# 1999.5 VW Jetta -> REAR BRAKES



## GohanBurner (Jun 10, 2011)

I have two questions here.

1. Rear brake job at home?
I was quoted $450 to change the rear brakes. This includes pads/rotors. The shop told me that the bearing and rotor are connected somehow, is this true? Is this a job I cannot undertake at home, by myself with some tools? I came from a Civic and to change ALL the disc brakes with pads would cost me at MAX $180. That is the cost of parts alone, of course.


2. Emergency Brake
I thought I would escape this problem leaving the Honda scene, but I was wrong. This is very strange because the rear-left wheel's e-brake looks as if it is disengaged but the wheel will not turn freely when jacked in the air. The other side, rear-right, spins freely and the e-brake looks to be engaged.
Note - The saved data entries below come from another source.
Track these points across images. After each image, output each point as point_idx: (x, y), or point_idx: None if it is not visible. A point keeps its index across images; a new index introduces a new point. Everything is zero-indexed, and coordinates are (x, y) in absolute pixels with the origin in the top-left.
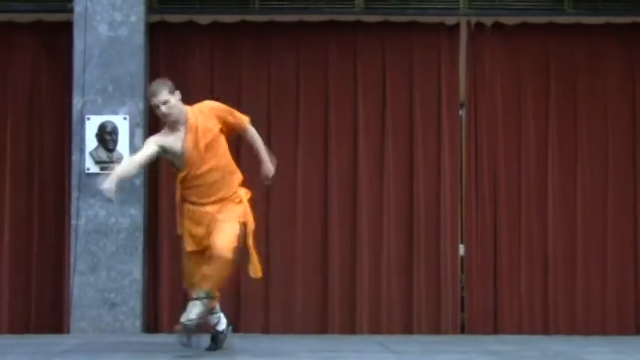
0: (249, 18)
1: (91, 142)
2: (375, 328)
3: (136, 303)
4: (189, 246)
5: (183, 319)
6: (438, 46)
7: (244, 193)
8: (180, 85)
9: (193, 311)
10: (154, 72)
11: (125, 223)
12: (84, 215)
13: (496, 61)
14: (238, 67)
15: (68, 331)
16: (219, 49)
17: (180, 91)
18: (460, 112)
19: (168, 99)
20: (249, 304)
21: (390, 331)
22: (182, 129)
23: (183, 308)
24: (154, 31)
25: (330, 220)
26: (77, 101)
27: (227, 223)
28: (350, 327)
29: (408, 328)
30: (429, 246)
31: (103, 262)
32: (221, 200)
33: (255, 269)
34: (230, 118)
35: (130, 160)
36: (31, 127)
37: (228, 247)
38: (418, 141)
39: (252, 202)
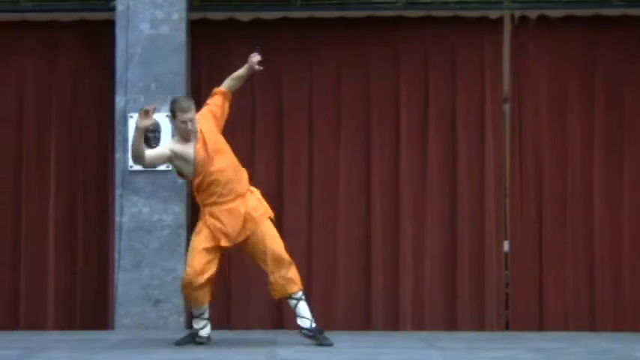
0: (290, 14)
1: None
2: (419, 325)
3: (179, 299)
4: (222, 243)
5: (306, 325)
6: (481, 41)
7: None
8: (221, 81)
9: (305, 313)
10: (195, 70)
11: (168, 220)
12: (127, 212)
13: (540, 56)
14: (279, 64)
15: (112, 328)
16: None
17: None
18: (504, 107)
19: (194, 117)
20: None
21: (433, 328)
22: (193, 140)
23: (225, 304)
24: (195, 29)
25: (372, 216)
26: (120, 100)
27: (265, 227)
28: (393, 324)
29: (451, 325)
30: (473, 242)
31: (147, 259)
32: (240, 196)
33: None
34: (220, 102)
35: (147, 151)
36: (74, 126)
37: (282, 249)
38: (461, 137)
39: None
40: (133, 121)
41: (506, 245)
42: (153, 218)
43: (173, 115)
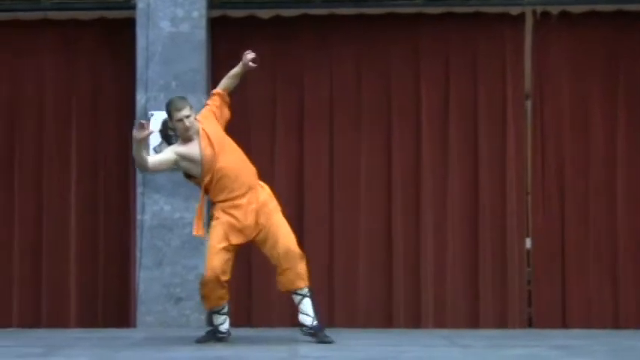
0: (310, 12)
1: (154, 138)
2: (440, 323)
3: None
4: (237, 240)
5: (307, 323)
6: (502, 37)
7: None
8: (242, 79)
9: (308, 310)
10: (215, 67)
11: (189, 218)
12: (149, 210)
13: (562, 51)
14: (299, 61)
15: (134, 326)
16: (280, 44)
17: (242, 85)
18: (525, 103)
19: (190, 114)
20: (313, 298)
21: (455, 326)
22: (196, 138)
23: (246, 301)
24: (216, 27)
25: (393, 214)
26: (140, 98)
27: (277, 221)
28: (414, 321)
29: (473, 323)
30: (495, 239)
31: (168, 257)
32: (250, 190)
33: None
34: (218, 103)
35: (149, 156)
36: (95, 124)
37: (294, 243)
38: (483, 133)
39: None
40: (153, 120)
41: (528, 242)
42: (174, 216)
43: (170, 117)
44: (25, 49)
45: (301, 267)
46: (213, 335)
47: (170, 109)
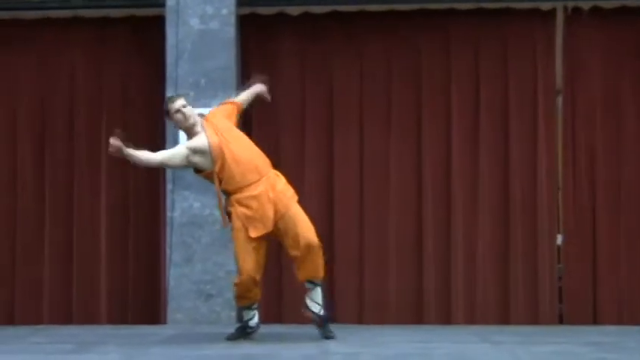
0: (339, 8)
1: (184, 135)
2: (471, 319)
3: (231, 294)
4: (256, 232)
5: (315, 309)
6: (532, 33)
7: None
8: (271, 77)
9: (318, 299)
10: (244, 64)
11: (219, 215)
12: (179, 207)
13: (594, 47)
14: (329, 57)
15: (164, 322)
16: (309, 41)
17: (271, 82)
18: (556, 99)
19: (184, 102)
20: (344, 295)
21: (486, 322)
22: (201, 130)
23: (276, 298)
24: (245, 24)
25: (423, 210)
26: (170, 95)
27: (296, 211)
28: (445, 318)
29: (504, 319)
30: (526, 235)
31: (199, 254)
32: (265, 177)
33: None
34: (229, 109)
35: (158, 156)
36: (124, 121)
37: (314, 234)
38: (513, 129)
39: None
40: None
41: (559, 238)
42: (204, 213)
43: (168, 115)
44: (55, 47)
45: (321, 257)
46: (243, 331)
47: (165, 107)
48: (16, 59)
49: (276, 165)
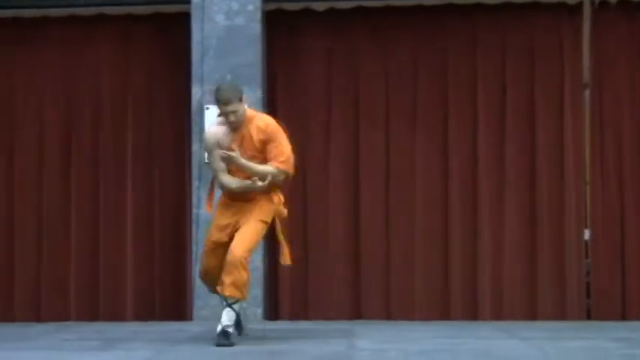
0: (365, 4)
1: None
2: (498, 315)
3: (257, 291)
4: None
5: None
6: (559, 27)
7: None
8: (297, 73)
9: (228, 317)
10: (270, 61)
11: None
12: (204, 204)
13: (621, 41)
14: (355, 53)
15: (191, 319)
16: (335, 36)
17: (297, 79)
18: (584, 93)
19: (237, 108)
20: (370, 292)
21: (513, 318)
22: (239, 131)
23: (302, 295)
24: (271, 20)
25: (450, 205)
26: (196, 91)
27: (250, 224)
28: (472, 313)
29: (531, 315)
30: (553, 231)
31: None
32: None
33: (285, 258)
34: (269, 146)
35: (221, 174)
36: (151, 119)
37: (244, 249)
38: (540, 124)
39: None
40: (209, 113)
41: (586, 233)
42: None
43: (217, 103)
44: (81, 44)
45: (234, 275)
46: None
47: (216, 97)
48: (41, 58)
49: (301, 163)
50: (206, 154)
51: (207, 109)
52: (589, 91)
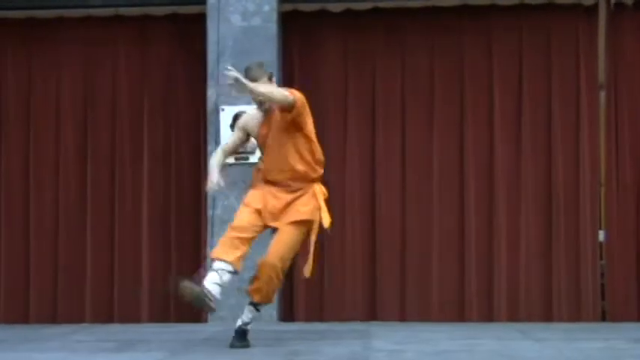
0: (381, 4)
1: (226, 132)
2: (513, 316)
3: None
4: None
5: (239, 322)
6: (575, 28)
7: (319, 190)
8: (313, 74)
9: (252, 316)
10: (287, 61)
11: None
12: (220, 205)
13: (637, 42)
14: (371, 54)
15: (206, 320)
16: (351, 37)
17: (313, 79)
18: (600, 94)
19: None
20: (386, 293)
21: (528, 319)
22: (267, 114)
23: (318, 295)
24: (287, 21)
25: (466, 205)
26: (212, 92)
27: (286, 231)
28: (488, 315)
29: (547, 316)
30: (568, 232)
31: None
32: (296, 185)
33: (307, 270)
34: (298, 118)
35: (219, 149)
36: (167, 119)
37: (280, 258)
38: (556, 125)
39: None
40: (224, 114)
41: (601, 234)
42: None
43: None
44: (97, 45)
45: (266, 282)
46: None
47: (246, 78)
48: (58, 58)
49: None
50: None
51: (223, 110)
52: (604, 92)
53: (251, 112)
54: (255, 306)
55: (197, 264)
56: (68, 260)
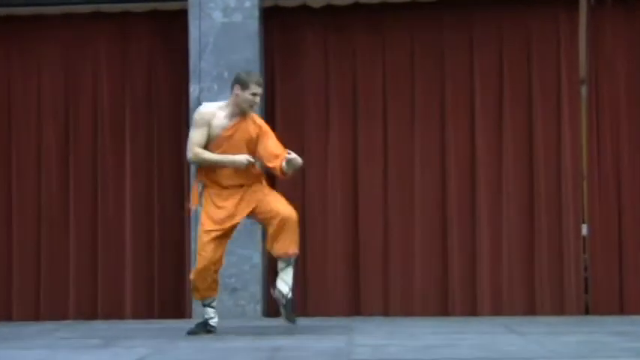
0: (362, 0)
1: None
2: (497, 310)
3: (256, 288)
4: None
5: (284, 290)
6: (556, 22)
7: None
8: (295, 69)
9: (289, 279)
10: (268, 57)
11: None
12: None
13: (618, 36)
14: (352, 49)
15: (190, 317)
16: (332, 33)
17: (294, 75)
18: (581, 88)
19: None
20: (369, 287)
21: (511, 313)
22: (239, 119)
23: (302, 290)
24: (268, 17)
25: (448, 201)
26: (194, 89)
27: (272, 194)
28: (470, 309)
29: (530, 310)
30: (551, 226)
31: None
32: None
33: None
34: (265, 140)
35: (198, 149)
36: (149, 115)
37: (293, 211)
38: (538, 119)
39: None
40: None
41: (584, 228)
42: None
43: (245, 87)
44: (77, 42)
45: (296, 232)
46: (205, 327)
47: (249, 79)
48: (38, 56)
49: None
50: (192, 128)
51: None
52: (586, 87)
53: (211, 109)
54: (293, 265)
55: (181, 260)
56: (51, 258)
I am hoping that it is not seized because I would really like to not have to buy new calipers. 

Pictures...
Rear Left:









Rear Right:


----------



## Jay-Bee (Sep 22, 2007)

The hand brake cables on MK4s are known to rust up and seize, you can pull the lever down and remove the head of it fairly easily, or just cut it. Search around for the replacement, i think it should be well under 100 bucks and is not that hard to change out.

450$ for just rear brakes is rediculous. I did front AND rear on my 2.0 in my driveway, 415$ for zimmerman disks and akebono ceramic pads all around.
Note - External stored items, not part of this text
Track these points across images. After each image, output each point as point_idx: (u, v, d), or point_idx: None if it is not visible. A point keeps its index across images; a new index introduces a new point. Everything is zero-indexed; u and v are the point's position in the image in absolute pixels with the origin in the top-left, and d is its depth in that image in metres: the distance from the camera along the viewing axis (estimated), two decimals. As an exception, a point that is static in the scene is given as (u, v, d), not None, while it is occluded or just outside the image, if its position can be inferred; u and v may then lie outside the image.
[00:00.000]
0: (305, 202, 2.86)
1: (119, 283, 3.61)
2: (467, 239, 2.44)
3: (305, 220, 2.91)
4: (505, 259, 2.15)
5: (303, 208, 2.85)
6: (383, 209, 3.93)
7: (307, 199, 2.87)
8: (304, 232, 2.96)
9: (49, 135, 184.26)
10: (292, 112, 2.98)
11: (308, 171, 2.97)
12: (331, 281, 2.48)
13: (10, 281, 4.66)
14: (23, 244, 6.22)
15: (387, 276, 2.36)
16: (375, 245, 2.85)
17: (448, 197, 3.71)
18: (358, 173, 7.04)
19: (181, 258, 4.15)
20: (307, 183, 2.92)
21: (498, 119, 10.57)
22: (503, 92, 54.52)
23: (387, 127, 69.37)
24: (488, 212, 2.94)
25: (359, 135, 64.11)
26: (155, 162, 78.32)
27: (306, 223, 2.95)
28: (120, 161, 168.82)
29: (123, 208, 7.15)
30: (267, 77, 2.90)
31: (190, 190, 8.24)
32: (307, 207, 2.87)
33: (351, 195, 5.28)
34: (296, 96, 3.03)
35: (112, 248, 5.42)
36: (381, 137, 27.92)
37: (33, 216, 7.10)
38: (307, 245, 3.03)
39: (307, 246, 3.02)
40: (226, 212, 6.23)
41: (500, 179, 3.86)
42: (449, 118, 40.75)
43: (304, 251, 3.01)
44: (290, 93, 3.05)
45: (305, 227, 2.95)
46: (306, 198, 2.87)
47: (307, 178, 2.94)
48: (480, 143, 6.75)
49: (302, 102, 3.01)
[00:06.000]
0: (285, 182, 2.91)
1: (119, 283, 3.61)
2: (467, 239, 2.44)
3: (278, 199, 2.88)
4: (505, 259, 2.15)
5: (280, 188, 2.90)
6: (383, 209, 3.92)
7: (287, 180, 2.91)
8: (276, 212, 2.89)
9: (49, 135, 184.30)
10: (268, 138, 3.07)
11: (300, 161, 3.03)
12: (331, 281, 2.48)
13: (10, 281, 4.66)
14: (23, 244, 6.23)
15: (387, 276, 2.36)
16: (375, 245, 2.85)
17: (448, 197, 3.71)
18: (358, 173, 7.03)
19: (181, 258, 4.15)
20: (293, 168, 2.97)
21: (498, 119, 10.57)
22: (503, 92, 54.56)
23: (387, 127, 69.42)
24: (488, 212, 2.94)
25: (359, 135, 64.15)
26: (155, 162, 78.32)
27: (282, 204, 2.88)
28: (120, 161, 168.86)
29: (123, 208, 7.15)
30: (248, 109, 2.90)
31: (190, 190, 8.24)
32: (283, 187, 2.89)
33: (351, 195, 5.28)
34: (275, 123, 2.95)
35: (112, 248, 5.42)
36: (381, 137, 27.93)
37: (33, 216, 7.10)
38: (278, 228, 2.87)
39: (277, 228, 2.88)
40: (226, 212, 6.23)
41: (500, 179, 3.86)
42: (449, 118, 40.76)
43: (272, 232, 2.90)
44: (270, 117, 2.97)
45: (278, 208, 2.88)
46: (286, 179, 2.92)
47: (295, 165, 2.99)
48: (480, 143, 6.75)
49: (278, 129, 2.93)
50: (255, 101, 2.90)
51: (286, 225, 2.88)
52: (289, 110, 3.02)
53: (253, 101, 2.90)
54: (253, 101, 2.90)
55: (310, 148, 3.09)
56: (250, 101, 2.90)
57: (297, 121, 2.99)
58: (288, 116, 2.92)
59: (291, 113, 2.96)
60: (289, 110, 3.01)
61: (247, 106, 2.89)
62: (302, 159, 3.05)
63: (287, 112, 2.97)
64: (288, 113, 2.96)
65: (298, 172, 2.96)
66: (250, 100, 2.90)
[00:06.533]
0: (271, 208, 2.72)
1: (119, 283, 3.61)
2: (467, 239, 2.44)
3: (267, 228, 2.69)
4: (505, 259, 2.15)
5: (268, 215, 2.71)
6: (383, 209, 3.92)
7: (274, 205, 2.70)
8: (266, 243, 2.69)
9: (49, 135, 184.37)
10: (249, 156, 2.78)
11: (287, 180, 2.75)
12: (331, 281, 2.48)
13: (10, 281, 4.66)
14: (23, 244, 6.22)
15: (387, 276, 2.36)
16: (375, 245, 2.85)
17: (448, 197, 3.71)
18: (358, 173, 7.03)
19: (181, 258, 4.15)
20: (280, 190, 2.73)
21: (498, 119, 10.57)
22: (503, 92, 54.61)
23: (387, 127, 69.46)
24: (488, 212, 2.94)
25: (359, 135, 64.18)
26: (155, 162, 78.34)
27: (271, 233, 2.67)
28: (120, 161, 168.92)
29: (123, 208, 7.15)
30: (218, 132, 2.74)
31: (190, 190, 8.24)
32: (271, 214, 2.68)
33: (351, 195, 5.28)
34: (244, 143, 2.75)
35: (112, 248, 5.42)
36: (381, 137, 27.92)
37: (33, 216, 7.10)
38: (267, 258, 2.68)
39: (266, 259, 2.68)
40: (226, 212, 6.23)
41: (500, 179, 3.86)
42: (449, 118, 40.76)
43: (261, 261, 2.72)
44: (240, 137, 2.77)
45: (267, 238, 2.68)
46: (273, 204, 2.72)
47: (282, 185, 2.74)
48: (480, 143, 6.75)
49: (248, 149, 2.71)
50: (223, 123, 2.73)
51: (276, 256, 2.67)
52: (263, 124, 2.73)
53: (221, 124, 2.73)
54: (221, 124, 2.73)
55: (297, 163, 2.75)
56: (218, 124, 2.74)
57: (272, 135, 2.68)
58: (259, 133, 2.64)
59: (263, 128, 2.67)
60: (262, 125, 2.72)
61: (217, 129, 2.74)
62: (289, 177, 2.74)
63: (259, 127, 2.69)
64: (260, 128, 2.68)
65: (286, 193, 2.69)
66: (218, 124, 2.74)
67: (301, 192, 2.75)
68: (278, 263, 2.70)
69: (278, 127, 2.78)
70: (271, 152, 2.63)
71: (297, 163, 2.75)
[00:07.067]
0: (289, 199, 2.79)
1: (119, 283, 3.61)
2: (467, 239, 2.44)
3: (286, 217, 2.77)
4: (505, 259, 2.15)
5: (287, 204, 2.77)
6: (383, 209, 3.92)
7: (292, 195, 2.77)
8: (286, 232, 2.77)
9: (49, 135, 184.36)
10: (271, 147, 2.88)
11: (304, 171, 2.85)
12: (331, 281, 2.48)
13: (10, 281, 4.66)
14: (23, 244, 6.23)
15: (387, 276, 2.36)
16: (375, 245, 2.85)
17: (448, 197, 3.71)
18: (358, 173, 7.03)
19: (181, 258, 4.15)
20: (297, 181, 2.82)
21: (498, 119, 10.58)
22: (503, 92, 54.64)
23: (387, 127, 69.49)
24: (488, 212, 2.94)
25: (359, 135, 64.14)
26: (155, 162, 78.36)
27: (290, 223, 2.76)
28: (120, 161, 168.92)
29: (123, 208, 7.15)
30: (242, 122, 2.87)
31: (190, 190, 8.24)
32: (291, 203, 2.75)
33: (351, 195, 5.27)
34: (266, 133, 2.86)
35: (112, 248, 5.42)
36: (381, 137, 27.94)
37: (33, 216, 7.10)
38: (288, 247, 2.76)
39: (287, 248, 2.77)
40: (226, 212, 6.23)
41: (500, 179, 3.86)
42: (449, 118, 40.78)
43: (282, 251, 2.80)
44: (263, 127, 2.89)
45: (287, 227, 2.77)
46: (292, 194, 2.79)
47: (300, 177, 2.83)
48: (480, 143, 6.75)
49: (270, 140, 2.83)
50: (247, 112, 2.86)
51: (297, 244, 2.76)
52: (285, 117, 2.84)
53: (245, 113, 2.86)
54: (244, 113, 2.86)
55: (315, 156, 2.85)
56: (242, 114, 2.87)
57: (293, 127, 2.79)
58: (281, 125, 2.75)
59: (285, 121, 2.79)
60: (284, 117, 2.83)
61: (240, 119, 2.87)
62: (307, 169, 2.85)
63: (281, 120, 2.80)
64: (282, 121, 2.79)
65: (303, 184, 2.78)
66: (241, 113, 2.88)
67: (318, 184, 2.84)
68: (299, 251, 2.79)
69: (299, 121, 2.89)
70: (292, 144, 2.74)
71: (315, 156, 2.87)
You will need the rear brake piston press tool, as the piston needs to be turned while it's pushed in unlike the fronts, many places rent them out for cheap.

There is a brake job DIY in the MK4 forum.

:thumbup:


----------



## GohanBurner (Jun 10, 2011)

Thank you for your response.

I thought there was something strange with being quoted $450. I mean just looking at the brake setup back there it doesn't look like the bearing is "connected" by any means. I watched a video on a rear pad change of a newer model Jetta and there was no bearing removal/repacking so I don't know what he was talking about. At first he told me that it would cost $200~ and then he said that he had to look up exactly what he had to do. He called me back and said that it would cost $438+tax so $450~.


----------



## Smoky Robinson (Jul 21, 2011)

On the MK3 rear brakes the bears are actually located inside the rotor! There are no special tools needed. But make sure if you decide to do this yourself to do the bearing and wheel seals at the same time!


----------